● Task directions: Leaving the pictures aside, transcribe every line below exactly.

● Provided data:
------

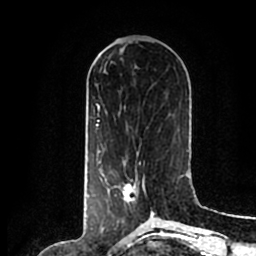
Breast MRI (dynamic contrast-enhanced), one axial slice; position 74 of 200 along the scan axis; cropped to one breast; dynamic contrast-enhanced series, time point 2 of 7 at this slice position (early post-contrast); 1.5 T; TE 2.2 ms, TR 4.6 ms; 0.8 mm slice thickness; 256 × 256 image matrix, field of view 160 × 160 mm. Female patient.
Annotated regions visible in this slice (semi-automatic segmentation, software-assisted and operator-edited):
- enhancing-tissue mask used for the functional tumour volume (all voxels passing the contrast-enhancement thresholds inside the analysis volume; usually the tumour): bounding box [x1, y1, x2, y2] px = [106, 161, 154, 214]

------

● Solution:
Breast MRI (dynamic contrast-enhanced), one axial slice; position 74 of 200 along the scan axis; cropped to one breast; dynamic contrast-enhanced series, time point 2 of 7 at this slice position (early post-contrast); 1.5 T; TE 2.2 ms, TR 4.6 ms; 0.8 mm slice thickness; 256 × 256 image matrix, field of view 160 × 160 mm. Female patient.
Annotated regions visible in this slice (semi-automatic segmentation, software-assisted and operator-edited):
- enhancing-tissue mask used for the functional tumour volume (all voxels passing the contrast-enhancement thresholds inside the analysis volume; usually the tumour): bounding box [x1, y1, x2, y2] px = [106, 161, 154, 214]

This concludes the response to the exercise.